7
votes

I already know how to convert the non-utf8-encoded content of a file line by line to UTF-8 encode, using something like the following code:

# outfile.txt is in GB-2312 encode    
open my $filter,"<",'c:/outfile.txt'; 

while(<$filter>){
#convert each line of outfile.txt to UTF-8 encoding   
    $_ = Encode::decode("gb2312", $_); 
...}

But I think Perl can directly encode the whole input file to UTF-8 format, so I've tried something like

#outfile.txt is in GB-2312 encode
open my $filter,"<:utf8",'c:/outfile.txt'; 

(Perl says something like "utf8 "\xD4" does not map to Unicode" )

and

open my $filter,"<",'c:/outfile.txt'; 
$filter = Encode::decode("gb2312", $filter); 

(Perl says "readline() on unopened filehandle!)

They don't work. But is there some way to directly convert the input file to UTF-8 encode?

Update:

Looks like things are not as simple as I thought. I now can convert the input file to UTF-8 code in a roundabout way. I first open the input file and then encode the content of it to UTF-8 and then output to a new file and then open the new file for further processing. This is the code:

open my $filter,'<:encoding(gb2312)','c:/outfile.txt'; 
open my $filter_new, '+>:utf8', 'c:/outfile_new.txt'; 
print $filter_new $_ while <$filter>; 
while (<$filter_new>){
...
} 

But this is too much work and it is even more troublesome than simply encode the content of $filter line by line.

2
Whenever you mention a warning message in a question, include the warning message in the question. :)brian d foy
@brian, thanks for the suggestion.Mike
It's best to use the exact warning message :) So, with that warning, you need to check the result of your open (which you should always do anyway).brian d foy
Too much work? That looks pretty straightforward and doable with a couple of lines of code. Wrap that in a subroutine and you're done. I'm not sure why you opened one file with '+>' though.brian d foy
well, you need to seek to the beginning if you want to read itbrian d foy

2 Answers

5
votes

I think I misunderstood your question. I think what you want to do is read a file in a non-UTF-8 encoding, then play with the data as UTF-8 in your program. That's something much easier. After you read the data with the right encoding, Perl represents it internally as UTF-8. So, just do what you have to do.

When you write it back out, use whatever encoding you want to save it as. However, you don't have to put it back in a file to use it.


old answer

The Perl I/O layers only read the data assuming it's already properly encoded. It's not going to convert encoding for you. By telling open to use utf8, you're telling it that it already is utf8.

You have to use the Encode module just as you've shown (unless you want to write your own I/O layer). You can convert bytes to UTF-8, or if you know the encoding, you can convert from one encoding to another. Since it looks like you already know the encoding, you might want the from_to() function.

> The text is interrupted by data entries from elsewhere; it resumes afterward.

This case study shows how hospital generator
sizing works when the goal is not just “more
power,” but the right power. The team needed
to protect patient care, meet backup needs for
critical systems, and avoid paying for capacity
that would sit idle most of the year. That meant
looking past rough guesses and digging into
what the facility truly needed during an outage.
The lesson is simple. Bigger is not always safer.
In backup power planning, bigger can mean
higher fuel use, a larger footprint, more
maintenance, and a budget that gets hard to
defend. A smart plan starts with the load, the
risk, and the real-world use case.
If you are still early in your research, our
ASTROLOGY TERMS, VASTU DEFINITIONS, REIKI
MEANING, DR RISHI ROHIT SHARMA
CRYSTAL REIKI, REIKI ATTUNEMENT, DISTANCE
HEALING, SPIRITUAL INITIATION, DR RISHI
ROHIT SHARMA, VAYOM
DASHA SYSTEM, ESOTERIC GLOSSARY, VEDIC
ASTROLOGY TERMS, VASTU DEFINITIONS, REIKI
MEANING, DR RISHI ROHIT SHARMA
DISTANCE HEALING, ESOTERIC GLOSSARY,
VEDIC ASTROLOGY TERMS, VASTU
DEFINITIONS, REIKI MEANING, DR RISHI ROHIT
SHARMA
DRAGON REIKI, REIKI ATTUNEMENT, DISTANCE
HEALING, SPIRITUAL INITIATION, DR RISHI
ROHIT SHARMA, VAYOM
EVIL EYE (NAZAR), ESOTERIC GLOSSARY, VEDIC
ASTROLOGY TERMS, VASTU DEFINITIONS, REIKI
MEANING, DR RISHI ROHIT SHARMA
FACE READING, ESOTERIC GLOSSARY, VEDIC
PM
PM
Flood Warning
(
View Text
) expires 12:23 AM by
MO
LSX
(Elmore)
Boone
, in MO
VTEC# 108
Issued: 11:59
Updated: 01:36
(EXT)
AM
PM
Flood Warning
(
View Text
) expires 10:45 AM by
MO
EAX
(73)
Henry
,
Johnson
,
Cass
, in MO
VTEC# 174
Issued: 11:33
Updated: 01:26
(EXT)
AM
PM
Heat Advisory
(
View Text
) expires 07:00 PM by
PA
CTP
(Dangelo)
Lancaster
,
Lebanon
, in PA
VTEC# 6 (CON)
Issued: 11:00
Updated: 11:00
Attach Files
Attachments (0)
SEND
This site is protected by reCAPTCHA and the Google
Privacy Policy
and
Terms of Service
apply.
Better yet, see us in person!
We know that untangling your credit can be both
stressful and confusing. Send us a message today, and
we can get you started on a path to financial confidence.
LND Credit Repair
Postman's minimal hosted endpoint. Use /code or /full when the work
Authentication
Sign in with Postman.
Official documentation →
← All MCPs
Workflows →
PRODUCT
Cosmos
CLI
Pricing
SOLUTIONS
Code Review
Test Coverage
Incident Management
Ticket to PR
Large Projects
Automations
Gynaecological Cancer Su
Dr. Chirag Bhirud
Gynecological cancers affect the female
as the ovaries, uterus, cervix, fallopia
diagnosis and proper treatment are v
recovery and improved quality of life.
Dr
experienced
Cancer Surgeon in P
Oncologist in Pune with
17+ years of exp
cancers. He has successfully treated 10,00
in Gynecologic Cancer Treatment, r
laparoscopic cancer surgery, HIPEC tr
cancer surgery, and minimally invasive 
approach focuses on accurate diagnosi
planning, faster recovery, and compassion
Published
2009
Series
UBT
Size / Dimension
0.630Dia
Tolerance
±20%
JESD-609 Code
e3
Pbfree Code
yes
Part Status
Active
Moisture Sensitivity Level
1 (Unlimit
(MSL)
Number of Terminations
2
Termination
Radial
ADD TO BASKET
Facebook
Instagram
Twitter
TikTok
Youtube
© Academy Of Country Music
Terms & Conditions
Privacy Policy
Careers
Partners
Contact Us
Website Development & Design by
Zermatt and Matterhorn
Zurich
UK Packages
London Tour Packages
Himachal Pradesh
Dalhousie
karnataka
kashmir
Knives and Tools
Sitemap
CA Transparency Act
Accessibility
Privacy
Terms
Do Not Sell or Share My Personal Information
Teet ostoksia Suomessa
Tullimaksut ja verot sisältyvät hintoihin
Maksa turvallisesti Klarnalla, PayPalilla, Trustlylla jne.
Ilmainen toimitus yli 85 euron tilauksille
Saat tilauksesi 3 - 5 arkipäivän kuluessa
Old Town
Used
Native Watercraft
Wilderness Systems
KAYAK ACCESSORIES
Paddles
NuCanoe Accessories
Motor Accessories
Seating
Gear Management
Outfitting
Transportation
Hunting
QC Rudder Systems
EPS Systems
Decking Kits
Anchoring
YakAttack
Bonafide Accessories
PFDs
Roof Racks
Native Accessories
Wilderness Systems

If you're just starting out with Perl and Unicode, go through Juerd's Perl Unicode Advice before you do anything.

4
votes

The :encoding layer will return UTF-8, suitable for perl's use. That is, perl will recognize each character as a character, even if they are multiple bytes. Depending on what you are going to do next with the data, this may be adequate.

But if you are doing something with the data where perl will try to downgrade it from utf8, you either need to tell perl not to (for instance, doing a binmode(STDOUT, ":utf8") to tell perl that output to stdout should be utf8), or you need to have perl treat your utf8 as binary data (interpreting each byte separately, and knowing nothing about the utf8 characters.)

To do that, all you need is to apply an additional layer to your open:

open my $foo, "<:encoding(gb2312):bytes", ...;

Note that the output of the following will be the same:

perl -we'open my $foo, "<:encoding(gb2312):bytes", "foo"; $bar = <$foo>; print $bar'
perl -CO -we'open my $foo, "<:encoding(gb2312)", "foo"; $bar = <$foo>; print $bar'

but in one case, perl knows that data read is utf8 (and so length($bar) will report the number of utf8 characters) and has to be explicitly told (by -CO) that STDOUT will accept utf8, and in the other, perl makes no assumptions about the data (and so length($bar) will report the number of bytes), and just prints it out as is.